Power-Aware Acceleration of Deep Learning (DL)
Training and Inference on High-Performance Computing (HPC) Servers
Modern cloud datacenters are plagued by two major challenges: high energy consumption and performance variability. This is, to a great part, due to the numerous types of devices that access high-resolution media content. It is an enormous task to allocate and manage resources for today’s complex applications when running on multicore servers.
This problem is particularly true in the case of video streaming services, which account for about 80% of global traffic. With the increasing growth in user demand for higher quality video, encoding has become a key application in current High-Performance Computing (HPC). While the High-Efficiency Video Coding (HEVC) standard satisfies the emerging large video resolutions, it poses a high computational burden in terms of power and thermal management. To meet this challenge, it is required to integrate application-level configuration and system-level parameters on top of algorithmic optimization.
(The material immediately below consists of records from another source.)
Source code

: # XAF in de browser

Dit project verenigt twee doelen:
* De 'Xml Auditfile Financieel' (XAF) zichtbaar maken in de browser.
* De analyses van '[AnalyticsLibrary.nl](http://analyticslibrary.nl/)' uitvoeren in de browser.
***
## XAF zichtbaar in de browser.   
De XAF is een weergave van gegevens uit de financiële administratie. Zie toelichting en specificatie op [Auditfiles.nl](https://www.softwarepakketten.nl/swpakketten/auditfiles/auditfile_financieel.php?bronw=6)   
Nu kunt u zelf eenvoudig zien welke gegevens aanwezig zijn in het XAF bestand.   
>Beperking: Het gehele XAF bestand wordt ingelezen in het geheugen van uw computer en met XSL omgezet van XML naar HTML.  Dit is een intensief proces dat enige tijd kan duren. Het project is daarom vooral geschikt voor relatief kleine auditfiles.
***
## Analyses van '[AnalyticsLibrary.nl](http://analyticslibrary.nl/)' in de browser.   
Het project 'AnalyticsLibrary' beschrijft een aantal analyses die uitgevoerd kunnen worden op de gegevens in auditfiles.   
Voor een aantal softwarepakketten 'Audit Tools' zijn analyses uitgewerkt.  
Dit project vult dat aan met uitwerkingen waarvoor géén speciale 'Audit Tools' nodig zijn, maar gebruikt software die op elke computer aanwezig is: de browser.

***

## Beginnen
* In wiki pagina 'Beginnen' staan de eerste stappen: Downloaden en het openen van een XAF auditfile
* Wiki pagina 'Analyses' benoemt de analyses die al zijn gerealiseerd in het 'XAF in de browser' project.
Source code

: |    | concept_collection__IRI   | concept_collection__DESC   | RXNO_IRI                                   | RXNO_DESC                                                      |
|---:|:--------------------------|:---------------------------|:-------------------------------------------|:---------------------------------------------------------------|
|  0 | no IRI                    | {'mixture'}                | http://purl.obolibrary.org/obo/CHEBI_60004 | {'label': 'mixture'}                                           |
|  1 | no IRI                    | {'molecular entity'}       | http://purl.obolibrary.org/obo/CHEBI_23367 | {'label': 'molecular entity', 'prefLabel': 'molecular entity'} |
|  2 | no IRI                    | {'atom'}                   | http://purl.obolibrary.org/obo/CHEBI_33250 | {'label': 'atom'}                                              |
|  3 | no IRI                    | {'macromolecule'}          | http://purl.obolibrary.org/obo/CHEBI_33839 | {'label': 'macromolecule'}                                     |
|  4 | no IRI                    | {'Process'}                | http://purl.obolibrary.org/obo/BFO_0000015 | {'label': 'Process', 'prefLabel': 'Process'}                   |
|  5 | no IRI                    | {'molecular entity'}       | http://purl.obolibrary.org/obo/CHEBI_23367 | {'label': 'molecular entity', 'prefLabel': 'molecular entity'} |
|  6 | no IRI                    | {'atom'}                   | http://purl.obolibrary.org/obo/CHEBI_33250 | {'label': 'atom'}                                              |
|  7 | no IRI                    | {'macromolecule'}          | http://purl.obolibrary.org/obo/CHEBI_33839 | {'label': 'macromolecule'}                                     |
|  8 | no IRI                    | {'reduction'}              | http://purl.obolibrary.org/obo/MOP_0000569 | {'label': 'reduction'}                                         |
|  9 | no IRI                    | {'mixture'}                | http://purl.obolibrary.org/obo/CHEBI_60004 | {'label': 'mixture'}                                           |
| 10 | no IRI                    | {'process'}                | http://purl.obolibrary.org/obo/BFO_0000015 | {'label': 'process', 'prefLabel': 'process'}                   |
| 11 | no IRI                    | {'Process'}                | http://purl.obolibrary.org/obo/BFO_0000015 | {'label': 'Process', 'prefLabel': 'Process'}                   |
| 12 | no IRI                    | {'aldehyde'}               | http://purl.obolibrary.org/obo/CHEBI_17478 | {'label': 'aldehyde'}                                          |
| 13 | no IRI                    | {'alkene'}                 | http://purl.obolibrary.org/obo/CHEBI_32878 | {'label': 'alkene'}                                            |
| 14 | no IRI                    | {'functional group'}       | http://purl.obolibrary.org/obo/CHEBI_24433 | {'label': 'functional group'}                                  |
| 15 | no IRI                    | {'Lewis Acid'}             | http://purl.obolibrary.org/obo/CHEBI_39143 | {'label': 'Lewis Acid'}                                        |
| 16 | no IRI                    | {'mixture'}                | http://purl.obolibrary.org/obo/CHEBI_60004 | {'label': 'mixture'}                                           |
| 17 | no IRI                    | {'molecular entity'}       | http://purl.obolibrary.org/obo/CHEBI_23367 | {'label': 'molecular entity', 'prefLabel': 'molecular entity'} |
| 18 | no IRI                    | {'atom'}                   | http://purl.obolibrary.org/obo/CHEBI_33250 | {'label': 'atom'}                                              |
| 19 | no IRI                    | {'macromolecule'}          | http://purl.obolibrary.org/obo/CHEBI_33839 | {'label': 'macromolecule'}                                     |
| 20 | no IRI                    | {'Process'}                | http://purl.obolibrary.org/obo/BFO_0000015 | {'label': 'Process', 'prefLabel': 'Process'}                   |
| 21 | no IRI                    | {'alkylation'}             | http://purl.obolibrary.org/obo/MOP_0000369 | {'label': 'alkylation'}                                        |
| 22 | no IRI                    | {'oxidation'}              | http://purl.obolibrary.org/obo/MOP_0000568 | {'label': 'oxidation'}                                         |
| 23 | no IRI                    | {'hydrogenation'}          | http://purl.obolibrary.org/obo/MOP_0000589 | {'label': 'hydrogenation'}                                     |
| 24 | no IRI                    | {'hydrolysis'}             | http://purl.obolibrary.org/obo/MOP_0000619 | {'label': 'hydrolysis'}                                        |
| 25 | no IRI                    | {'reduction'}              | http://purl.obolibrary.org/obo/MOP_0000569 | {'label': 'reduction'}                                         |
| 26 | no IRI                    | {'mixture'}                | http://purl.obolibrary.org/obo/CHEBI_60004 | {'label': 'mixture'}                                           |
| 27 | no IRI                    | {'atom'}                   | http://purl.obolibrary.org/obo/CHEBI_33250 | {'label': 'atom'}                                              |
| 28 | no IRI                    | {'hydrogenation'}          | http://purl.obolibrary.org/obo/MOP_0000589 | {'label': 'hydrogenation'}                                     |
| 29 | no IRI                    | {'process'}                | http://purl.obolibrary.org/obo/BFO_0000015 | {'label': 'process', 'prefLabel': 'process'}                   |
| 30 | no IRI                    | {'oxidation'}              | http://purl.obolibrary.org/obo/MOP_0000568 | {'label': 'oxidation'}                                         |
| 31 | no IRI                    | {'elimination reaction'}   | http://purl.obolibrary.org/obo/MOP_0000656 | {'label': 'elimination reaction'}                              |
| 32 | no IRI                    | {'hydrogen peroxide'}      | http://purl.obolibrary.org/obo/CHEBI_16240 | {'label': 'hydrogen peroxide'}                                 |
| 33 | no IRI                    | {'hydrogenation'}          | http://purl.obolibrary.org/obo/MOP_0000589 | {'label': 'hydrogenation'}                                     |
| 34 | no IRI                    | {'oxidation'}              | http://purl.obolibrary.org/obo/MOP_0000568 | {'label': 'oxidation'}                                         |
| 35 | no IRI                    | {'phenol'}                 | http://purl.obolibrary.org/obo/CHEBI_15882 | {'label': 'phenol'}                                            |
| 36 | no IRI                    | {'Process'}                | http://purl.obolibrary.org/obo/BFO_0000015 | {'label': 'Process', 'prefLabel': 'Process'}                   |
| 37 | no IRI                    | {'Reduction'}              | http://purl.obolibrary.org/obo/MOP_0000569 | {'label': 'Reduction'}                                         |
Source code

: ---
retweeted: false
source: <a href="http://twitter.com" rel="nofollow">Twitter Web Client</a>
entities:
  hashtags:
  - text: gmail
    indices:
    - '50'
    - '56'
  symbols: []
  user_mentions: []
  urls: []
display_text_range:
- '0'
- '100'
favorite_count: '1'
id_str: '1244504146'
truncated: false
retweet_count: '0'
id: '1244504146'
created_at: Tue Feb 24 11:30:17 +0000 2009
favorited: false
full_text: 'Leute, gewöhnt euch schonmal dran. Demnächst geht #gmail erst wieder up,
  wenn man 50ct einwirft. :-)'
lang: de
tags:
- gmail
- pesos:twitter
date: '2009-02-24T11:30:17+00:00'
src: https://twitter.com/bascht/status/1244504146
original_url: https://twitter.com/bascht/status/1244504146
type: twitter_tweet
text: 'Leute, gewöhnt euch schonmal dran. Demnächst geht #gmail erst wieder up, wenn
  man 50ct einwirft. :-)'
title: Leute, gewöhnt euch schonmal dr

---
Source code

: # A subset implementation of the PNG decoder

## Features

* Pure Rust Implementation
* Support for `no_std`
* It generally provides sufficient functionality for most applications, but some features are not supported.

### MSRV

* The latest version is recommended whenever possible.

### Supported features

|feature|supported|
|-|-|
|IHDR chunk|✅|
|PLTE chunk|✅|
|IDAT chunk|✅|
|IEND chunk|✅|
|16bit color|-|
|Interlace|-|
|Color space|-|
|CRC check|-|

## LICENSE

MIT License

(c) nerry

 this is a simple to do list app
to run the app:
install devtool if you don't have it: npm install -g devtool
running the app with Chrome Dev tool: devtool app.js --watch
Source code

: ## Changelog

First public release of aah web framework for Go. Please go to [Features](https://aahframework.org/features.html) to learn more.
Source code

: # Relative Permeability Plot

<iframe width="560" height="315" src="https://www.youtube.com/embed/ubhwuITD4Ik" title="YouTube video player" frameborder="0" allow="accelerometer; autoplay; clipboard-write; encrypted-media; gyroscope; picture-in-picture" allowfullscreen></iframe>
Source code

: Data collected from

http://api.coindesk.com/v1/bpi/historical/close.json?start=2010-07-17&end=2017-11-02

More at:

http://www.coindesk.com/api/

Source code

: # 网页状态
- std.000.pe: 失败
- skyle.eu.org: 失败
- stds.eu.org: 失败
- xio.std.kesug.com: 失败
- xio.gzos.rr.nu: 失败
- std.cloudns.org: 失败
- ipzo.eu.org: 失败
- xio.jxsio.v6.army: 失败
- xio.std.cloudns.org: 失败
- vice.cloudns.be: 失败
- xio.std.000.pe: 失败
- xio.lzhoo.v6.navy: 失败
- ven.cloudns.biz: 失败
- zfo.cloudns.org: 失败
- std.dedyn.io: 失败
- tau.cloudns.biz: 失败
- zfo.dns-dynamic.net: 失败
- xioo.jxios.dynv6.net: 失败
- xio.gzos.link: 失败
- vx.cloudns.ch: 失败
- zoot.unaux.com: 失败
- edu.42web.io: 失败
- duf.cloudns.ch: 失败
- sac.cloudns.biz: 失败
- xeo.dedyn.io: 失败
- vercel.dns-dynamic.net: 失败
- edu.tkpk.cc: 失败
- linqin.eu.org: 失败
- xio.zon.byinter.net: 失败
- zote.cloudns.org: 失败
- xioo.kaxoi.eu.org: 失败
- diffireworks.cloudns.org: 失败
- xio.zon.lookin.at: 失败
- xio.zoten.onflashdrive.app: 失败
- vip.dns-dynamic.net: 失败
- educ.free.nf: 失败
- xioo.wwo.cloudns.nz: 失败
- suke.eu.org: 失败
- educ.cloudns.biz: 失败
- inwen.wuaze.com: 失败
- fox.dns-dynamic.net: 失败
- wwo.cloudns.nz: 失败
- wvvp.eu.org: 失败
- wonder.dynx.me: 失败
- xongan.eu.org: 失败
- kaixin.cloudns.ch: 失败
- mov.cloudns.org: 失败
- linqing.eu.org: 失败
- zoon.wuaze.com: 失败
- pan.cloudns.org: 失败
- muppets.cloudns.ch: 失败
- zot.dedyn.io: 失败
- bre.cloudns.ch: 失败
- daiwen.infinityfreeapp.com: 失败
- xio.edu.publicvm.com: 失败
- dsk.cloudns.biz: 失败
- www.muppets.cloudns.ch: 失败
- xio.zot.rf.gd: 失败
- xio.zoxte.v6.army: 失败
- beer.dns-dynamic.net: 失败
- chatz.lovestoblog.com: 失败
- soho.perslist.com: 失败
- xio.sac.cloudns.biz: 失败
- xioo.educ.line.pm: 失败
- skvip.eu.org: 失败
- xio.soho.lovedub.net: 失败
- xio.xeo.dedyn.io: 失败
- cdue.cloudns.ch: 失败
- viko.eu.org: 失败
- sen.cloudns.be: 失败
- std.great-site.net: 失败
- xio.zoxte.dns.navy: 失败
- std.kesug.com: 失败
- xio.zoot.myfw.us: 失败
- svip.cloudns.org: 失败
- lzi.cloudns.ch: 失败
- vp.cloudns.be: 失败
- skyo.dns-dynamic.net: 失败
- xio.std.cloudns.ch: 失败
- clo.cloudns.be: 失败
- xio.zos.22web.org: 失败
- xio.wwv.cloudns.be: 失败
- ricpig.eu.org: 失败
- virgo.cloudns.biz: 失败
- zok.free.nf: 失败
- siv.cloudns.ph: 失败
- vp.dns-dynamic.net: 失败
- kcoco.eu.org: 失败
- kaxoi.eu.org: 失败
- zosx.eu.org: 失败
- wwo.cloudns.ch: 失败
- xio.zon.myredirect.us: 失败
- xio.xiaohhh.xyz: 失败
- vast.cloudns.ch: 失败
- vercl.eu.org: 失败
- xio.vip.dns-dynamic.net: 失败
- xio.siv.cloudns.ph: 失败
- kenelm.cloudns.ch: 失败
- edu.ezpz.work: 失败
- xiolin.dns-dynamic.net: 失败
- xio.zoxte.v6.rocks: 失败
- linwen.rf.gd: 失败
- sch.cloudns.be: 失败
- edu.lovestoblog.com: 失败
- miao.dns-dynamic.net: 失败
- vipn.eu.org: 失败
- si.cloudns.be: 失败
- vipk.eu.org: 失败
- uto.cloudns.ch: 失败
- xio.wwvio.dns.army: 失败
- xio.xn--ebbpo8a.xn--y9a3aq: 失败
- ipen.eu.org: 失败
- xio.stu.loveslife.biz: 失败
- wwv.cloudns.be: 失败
Our research proposes a machine learning (ML)-based approach for power and temperature management of multistream HEVC encoding on multicore servers, where multiple video streams need to be processed concurrently. Our approach is able to learn from the obtained encoding time, encoding efficiency, and server’s power and temperature, and dynamically sets both encoding configuration and frequency during runtime for arbitrary video. We develop a resolution-aware video assignment strategy to reduce temperature while maintaining the desired encoding time.
On average, compared to a state-of-the-art technique, the implementation of our approach improves BD-PSNR and BD-rate by 0.54 dB and 8 percent, respectively, and reduces the encoding time, power consumption, and average temperature by 15.3, 13, and 10 percent, respectively.
In related research, we propose a centralized-distributed low-overhead failure-aware dynamic VM consolidation strategy to minimize energy consumption in large-scale data centers. Our approach selects the most adequate power mode and frequency of each host during runtime using a distributed multi-agent Machine Learning (ML) based strategy, and migrates the VMs accordingly using a centralized heuristic. The implementation of our Multi-AGent machine learNing-based approach for Energy efficienT dynamIc Consolidation (MAGNETIC) shows how it reduces data center energy consumption by up to 15% compared to other works in the state-of-the-art, guaranteeing the same QoS and reducing the number of VM migrations and host power mode transitions by up to 86% and 90%, respectively. Moreover, it shows better scalability than all other approaches, taking less than 0.7% time overhead to execute for a data center with 1500 VMs.